WRITTEN TASK 1: In the tomato tart recipe, how wide a border should be left around the edge when spreading the almond mixture over the pastry?
WRITTEN TASK 2: Rewrite the stretch of the recipe from "1) Beat the" through "grind of pepper.", replacing "electric mixer" with "stand mixer".

EXTRACT:
- - - - -

140g unsalted butter, at room temperature
2 eggs, beaten
65g fresh breadcrumbs
80g ground almonds
2 garlic cloves, crushed
100g ricotta
20g Parmesan, finely grated
15g thyme leaves
375g all-butter puff pastry
Plain flour for dusting
Olive oil, for greasing and drizzling
1kg Turkish tomatoes (about 10), cut widthways into slices
salt and black peper


Preheat oven to 240°C

1) Beat the butter using an electric mixer until light and fluffy. Add the eggs slowly with the machine still running, then add the breadcrumbs, almonds and garlic, until everything is combined.
2) Add the ricotta, Parmesan, half the thme leaves and 1/4 tsp of salt. Fold gently
3) Roll the pastry on a floured surface into two rectangular sheets about 20cm x 30cm, 2mm thick. Grease two baking trays with a little olive oil, and lay pastry pieces on each tray.
4) Use a palette knife to spread almond mixture evenly over the pastries, leaving a 2cm border around the edge. Lay the Turkish tomato slices on top the pastry in 3 long rows. Sprinkle overthe remaining thyme. Drizzle the tomatoes with olive oil, 1/4tsp of salt and a good grind of pepper.
5)Place the tarts in the oven and back for 15 minutes. Reduce the heat to 200°C and continue cooking for another 8-10 minutes, until the base is golden brown. Once cooked, remove from the oven and allow to cool slightly. Drizzle over olive oil and serve.

- - - - -

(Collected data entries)
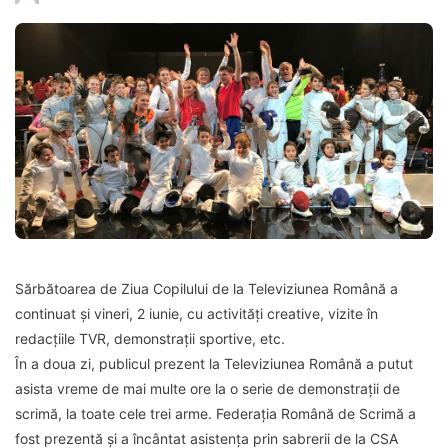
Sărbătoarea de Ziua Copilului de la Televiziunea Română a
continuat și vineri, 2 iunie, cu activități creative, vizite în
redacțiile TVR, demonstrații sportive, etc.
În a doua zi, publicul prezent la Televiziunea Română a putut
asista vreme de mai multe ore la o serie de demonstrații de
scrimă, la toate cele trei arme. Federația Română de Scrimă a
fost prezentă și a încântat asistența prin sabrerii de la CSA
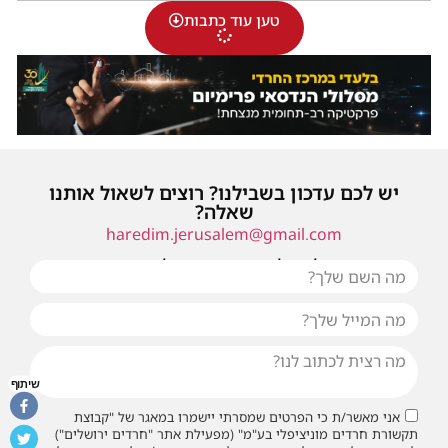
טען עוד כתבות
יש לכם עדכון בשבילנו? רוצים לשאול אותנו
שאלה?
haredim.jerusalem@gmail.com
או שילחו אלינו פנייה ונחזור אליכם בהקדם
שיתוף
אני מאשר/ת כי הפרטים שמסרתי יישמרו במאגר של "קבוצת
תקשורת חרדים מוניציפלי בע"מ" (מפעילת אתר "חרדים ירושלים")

- - - - -

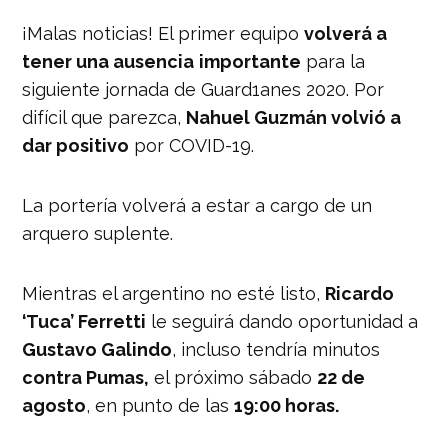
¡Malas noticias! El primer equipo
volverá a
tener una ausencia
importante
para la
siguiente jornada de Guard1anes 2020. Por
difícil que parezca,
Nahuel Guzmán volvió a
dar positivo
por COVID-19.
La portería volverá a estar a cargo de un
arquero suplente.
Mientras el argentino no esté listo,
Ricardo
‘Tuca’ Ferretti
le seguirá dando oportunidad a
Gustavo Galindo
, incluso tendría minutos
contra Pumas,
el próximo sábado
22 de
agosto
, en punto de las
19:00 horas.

- - - - -

FINAL ANSWER 1: A 2cm border.

FINAL ANSWER 2:
1) Beat the butter using an stand mixer until light and fluffy. Add the eggs slowly with the machine still running, then add the breadcrumbs, almonds and garlic, until everything is combined.
2) Add the ricotta, Parmesan, half the thme leaves and 1/4 tsp of salt. Fold gently
3) Roll the pastry on a floured surface into two rectangular sheets about 20cm x 30cm, 2mm thick. Grease two baking trays with a little olive oil, and lay pastry pieces on each tray.
4) Use a palette knife to spread almond mixture evenly over the pastries, leaving a 2cm border around the edge. Lay the Turkish tomato slices on top the pastry in 3 long rows. Sprinkle overthe remaining thyme. Drizzle the tomatoes with olive oil, 1/4tsp of salt and a good grind of pepper.